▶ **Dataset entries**
-- -- --

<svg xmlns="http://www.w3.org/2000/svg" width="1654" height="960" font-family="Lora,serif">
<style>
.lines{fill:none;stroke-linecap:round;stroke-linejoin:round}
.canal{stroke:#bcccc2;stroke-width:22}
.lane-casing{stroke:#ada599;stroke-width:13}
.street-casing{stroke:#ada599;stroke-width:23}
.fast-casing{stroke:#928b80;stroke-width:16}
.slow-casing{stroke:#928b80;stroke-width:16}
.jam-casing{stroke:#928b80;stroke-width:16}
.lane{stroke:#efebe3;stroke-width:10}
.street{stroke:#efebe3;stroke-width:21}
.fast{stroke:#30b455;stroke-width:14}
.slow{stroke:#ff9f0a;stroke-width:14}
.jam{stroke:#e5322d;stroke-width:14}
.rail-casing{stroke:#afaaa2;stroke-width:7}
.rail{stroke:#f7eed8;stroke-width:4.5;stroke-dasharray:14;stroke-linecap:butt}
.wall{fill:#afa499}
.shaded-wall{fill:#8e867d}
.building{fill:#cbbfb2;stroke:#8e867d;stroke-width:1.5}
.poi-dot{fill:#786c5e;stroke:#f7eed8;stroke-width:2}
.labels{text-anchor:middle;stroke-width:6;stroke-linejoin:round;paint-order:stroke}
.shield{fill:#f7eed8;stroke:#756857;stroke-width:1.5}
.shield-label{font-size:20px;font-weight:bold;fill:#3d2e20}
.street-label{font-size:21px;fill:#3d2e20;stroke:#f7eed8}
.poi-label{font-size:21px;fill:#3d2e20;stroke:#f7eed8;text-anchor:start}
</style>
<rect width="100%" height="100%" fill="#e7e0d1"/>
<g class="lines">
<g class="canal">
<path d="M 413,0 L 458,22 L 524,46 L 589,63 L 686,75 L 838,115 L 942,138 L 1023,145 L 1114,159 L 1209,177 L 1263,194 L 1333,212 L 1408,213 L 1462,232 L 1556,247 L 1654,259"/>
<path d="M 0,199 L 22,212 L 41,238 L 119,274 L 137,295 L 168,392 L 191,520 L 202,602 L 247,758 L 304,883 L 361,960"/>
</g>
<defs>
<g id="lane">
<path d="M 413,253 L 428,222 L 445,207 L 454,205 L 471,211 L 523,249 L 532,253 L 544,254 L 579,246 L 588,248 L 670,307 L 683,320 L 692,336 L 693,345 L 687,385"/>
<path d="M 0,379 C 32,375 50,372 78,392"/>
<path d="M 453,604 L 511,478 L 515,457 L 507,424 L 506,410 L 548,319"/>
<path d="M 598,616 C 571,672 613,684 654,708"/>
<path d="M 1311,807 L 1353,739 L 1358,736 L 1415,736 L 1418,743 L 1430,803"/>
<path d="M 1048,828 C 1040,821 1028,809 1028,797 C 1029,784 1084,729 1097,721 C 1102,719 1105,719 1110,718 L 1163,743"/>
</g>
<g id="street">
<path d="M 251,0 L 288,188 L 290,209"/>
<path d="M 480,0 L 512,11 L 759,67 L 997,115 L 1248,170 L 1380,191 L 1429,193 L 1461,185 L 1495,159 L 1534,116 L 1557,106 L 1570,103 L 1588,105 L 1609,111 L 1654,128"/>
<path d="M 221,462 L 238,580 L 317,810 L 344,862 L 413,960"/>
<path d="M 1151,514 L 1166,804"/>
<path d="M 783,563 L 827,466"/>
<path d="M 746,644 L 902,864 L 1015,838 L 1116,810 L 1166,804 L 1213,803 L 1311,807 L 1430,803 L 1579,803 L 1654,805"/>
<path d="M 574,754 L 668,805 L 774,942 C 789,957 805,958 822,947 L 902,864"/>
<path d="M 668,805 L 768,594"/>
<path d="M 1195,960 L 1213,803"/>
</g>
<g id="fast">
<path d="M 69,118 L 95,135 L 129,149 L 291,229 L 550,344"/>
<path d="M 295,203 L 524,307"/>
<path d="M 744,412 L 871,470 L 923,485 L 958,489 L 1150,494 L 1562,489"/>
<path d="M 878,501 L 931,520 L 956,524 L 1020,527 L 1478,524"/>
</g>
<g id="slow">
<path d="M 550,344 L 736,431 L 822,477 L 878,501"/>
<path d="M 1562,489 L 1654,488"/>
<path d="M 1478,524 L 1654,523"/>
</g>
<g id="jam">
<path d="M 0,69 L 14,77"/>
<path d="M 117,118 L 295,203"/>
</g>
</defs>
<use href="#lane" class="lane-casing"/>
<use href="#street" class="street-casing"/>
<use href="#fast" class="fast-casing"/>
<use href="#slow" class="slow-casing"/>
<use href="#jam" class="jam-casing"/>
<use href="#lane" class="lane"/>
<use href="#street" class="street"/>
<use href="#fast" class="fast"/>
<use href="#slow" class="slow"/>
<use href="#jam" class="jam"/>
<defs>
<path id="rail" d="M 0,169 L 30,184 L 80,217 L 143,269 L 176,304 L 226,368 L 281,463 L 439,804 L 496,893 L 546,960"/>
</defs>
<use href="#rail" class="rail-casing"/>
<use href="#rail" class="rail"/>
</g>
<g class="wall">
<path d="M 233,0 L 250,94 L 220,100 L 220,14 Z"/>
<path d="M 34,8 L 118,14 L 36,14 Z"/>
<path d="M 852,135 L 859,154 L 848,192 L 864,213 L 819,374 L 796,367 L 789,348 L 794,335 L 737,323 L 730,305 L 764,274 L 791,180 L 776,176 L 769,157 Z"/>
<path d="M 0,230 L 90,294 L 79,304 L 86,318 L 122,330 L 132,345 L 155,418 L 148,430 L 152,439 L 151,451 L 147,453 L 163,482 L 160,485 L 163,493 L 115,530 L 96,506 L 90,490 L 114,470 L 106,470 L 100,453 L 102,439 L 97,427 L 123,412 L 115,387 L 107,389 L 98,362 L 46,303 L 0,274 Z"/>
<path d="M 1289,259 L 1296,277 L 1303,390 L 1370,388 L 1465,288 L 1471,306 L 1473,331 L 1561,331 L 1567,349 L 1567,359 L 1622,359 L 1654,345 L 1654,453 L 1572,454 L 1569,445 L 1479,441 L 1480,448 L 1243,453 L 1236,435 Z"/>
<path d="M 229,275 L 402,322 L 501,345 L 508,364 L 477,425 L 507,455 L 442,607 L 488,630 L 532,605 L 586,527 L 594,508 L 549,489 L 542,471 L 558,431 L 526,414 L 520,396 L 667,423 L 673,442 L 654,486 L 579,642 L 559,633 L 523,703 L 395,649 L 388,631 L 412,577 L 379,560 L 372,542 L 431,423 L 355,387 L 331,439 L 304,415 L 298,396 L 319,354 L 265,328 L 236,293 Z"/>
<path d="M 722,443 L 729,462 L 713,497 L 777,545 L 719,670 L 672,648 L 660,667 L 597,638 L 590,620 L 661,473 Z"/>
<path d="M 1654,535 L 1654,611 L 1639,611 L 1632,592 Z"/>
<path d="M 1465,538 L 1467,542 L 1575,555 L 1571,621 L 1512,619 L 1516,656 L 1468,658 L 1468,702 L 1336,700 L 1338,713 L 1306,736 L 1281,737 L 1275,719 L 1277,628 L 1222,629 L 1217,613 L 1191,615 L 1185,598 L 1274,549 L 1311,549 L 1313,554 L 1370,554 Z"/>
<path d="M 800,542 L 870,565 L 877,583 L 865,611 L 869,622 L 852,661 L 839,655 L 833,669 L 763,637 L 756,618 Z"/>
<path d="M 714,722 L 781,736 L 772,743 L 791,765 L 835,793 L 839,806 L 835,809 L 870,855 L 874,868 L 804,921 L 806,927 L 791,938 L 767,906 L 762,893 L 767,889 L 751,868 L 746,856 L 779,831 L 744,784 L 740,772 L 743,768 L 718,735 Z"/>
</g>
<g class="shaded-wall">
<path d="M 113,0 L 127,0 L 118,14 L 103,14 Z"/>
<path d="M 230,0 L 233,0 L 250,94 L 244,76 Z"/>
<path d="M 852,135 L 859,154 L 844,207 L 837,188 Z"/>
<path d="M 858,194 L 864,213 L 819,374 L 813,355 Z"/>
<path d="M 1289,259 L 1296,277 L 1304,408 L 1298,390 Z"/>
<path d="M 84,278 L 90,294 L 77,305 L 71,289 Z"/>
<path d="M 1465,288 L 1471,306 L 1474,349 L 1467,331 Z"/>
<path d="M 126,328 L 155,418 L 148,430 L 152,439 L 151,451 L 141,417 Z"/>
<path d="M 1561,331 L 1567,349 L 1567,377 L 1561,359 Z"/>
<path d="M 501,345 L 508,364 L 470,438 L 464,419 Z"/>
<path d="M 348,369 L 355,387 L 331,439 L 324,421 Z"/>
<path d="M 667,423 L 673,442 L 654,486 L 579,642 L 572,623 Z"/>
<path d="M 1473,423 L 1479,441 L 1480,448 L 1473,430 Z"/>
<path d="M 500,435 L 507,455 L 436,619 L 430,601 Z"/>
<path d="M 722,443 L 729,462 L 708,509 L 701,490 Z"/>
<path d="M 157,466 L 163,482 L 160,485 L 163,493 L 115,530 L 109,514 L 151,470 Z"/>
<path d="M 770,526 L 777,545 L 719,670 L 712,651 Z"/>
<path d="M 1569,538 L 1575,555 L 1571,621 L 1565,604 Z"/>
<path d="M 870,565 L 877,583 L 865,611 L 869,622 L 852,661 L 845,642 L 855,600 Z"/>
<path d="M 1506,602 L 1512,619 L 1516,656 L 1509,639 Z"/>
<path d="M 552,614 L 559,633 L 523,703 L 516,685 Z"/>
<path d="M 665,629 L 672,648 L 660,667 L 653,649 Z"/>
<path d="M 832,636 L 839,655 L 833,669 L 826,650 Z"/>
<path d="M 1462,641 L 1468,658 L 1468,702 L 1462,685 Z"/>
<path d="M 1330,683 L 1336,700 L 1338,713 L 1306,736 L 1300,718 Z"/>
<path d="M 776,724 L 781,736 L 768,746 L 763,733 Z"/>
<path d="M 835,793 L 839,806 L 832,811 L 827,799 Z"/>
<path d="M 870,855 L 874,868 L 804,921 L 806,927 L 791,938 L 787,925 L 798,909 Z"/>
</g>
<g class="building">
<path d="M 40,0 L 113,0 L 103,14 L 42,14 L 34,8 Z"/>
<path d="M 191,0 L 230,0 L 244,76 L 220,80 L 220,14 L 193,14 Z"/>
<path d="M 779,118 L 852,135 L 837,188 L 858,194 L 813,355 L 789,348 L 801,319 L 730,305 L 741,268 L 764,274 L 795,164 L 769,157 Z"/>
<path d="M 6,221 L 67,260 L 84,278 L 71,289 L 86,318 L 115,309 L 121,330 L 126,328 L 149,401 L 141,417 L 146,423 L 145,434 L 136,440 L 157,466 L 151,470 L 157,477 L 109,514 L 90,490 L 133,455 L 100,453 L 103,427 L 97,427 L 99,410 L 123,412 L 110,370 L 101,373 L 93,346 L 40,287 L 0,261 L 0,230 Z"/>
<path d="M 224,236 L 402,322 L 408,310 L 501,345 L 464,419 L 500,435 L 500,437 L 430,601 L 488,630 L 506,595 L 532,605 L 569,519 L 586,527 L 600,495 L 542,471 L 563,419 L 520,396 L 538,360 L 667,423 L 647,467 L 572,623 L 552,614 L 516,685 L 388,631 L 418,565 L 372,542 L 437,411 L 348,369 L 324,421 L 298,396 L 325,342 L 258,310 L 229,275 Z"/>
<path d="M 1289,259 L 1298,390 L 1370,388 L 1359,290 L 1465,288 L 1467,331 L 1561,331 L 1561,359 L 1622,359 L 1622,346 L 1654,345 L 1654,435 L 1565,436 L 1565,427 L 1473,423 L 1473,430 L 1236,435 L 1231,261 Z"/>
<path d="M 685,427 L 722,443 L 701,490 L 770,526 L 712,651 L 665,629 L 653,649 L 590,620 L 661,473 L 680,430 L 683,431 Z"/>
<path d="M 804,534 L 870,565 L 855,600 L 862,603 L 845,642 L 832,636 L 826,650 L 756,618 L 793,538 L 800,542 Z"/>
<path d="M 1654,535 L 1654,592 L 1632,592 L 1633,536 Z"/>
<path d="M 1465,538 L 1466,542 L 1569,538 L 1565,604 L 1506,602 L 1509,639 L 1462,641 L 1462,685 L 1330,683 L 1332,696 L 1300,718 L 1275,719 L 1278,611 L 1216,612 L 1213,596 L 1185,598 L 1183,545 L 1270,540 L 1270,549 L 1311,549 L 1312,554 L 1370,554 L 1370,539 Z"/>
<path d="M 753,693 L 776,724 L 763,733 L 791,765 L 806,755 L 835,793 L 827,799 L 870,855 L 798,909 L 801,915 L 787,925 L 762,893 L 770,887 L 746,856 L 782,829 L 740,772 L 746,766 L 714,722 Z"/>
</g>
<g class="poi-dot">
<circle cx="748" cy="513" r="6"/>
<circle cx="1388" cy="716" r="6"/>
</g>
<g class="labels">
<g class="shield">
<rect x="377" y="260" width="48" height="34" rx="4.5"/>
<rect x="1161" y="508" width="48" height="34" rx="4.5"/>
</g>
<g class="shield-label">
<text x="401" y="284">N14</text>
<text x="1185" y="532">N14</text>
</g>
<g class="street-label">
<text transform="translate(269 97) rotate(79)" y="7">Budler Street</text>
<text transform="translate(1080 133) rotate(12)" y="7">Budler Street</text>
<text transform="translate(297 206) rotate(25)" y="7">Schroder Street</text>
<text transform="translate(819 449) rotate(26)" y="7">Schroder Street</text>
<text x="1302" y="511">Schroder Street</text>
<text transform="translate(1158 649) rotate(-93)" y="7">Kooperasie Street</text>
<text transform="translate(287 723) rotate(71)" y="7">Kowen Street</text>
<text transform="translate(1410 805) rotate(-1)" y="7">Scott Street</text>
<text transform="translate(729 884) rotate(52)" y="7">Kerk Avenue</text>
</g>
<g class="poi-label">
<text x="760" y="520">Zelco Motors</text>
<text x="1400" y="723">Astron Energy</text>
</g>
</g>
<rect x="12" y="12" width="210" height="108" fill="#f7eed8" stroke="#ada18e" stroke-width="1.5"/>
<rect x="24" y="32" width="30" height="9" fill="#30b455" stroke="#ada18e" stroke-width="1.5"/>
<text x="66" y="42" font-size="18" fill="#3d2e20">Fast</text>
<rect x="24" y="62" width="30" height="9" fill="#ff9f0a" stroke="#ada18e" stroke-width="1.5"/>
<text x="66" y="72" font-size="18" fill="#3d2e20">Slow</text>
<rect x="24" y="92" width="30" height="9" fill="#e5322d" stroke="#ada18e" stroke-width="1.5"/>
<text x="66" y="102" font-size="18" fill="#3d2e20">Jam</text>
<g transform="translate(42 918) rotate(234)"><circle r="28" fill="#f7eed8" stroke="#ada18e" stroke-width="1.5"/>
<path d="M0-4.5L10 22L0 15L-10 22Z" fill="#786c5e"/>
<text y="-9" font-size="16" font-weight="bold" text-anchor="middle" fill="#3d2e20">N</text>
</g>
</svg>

-- -- --

In the entries, find every line holding "round" and copy it.

.lines{fill:none;stroke-linecap:round;stroke-linejoin:round}
.labels{text-anchor:middle;stroke-width:6;stroke-linejoin:round;paint-order:stroke}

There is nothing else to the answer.